If your application grows to any size larger than a hobby project, you’ll likely run into a scenario where you need to cache the data that is used most to both improve performance and response time for the user, as well as take load off of your database. The most common options are to use systems like Redis. Adding a cache to your application provides a whole host of other things to consider. This ranges from selecting a cache provider, to writing the code to populate the cache, to figuring out the best way to invalidate items in the cache so you aren’t returning stale data.
PlanetScale Boost provides a simple way to cache the data that’s important to your application. With PlanetScale Boost, you can select queries that need to be cached, and the data that query returns will be automatically forwarded to a separate infrastructure component within your PlanetScale database configuration that returns the stored data from memory, instead of querying MySQL directly. To configure your application to take advantage of the cache, all you need to do is set a session variable in your MySQL connection and PlanetScale will automatically route query requests through the cache before hitting the underlying MySQL database.
Monitoring and metrics
Managing the infrastructure is an excellent first step towards a performant MySQL environment, but poorly written queries and missing or misconfigured indexes can still degrade any well-architected setup. Typically, you’d need to install third party tools like SolarWinds Database Performance Monitor (formerly VividCortex) to keep an eye on how well the queries are performing and report any potential issues so you can decide how to optimize queries.
PlanetScale has this functionality built-in for all databases on our platform with the Insights feature, regardless of the tier you are on. Insights provides a way to analyze slow-running queries so you can make intelligent decisions on how to optimize those queries or apply the right indexes. Execution data is retained for the 7 days (or 24 hours on the Hobby plan) and is used to track how many times a query was run, how long it took, and how many rows both read and returned.

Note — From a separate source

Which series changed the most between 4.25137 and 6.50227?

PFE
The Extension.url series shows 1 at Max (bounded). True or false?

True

All of this data is then provided in a concise, filterable, and sortable table with an accompanying chart that lets you select the specific timeframe you want to analyze.
Backup and restore
Backups are critical to the operation of any database in case data gets mistakenly deleted or updated. While many platforms require you to manually configure backups, database backups in PlanetScale are automatically configured for every database. When you create a database, each branch of that database will be backed up at least once per day for the Hobby plan, or once every 12 hours for Scaler and Team plans, and are retained for 2 days. These are simply the defaults though, you are welcome to create any additional backup schedules you desire and are only charged for the cost of the data stored. The data is stored right in our system so you wont need to configure external storage like S3 to retain your backups.
When you need to restore, you’ll be presented with a list of the available restore points for that database which can be restored into a dedicated branch, giving you the option to review the data and test your application with it before fully moving to the restored version of your database.

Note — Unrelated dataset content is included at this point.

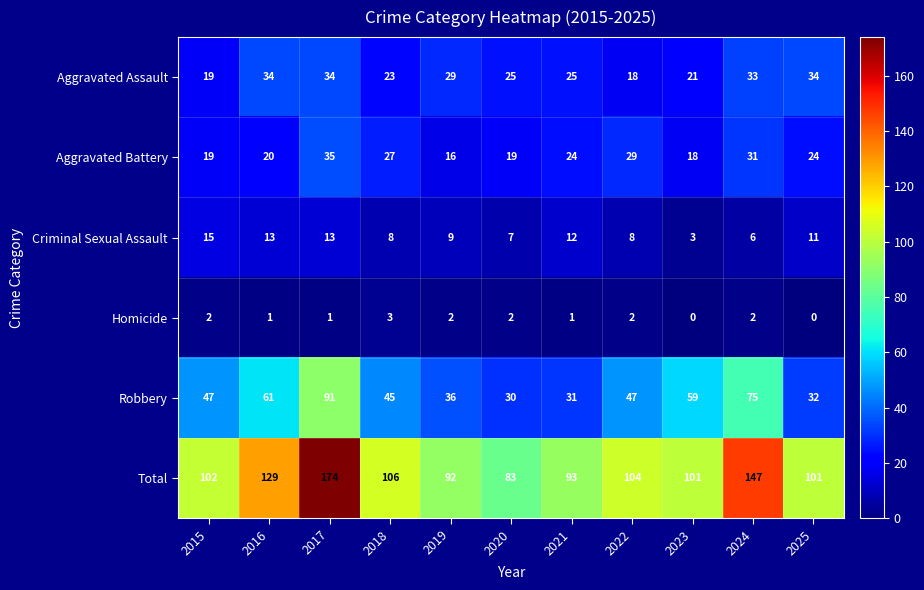

What is the maximum value shown in the chart?

174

Reiterating what was stated earlier, building a database system (regardless of the engine) that is performant, scalable, and feature-rich goes well beyond installing the software on a computer. You’d need a great deal of other tooling on top of the database itself, which also means additional resources to manage and maintain said tooling. PlanetScale aims to provide the simplest way to spin up a complex MySQL environment, complete with bells and whistles, without you having to worry about the overhead that comes along with it.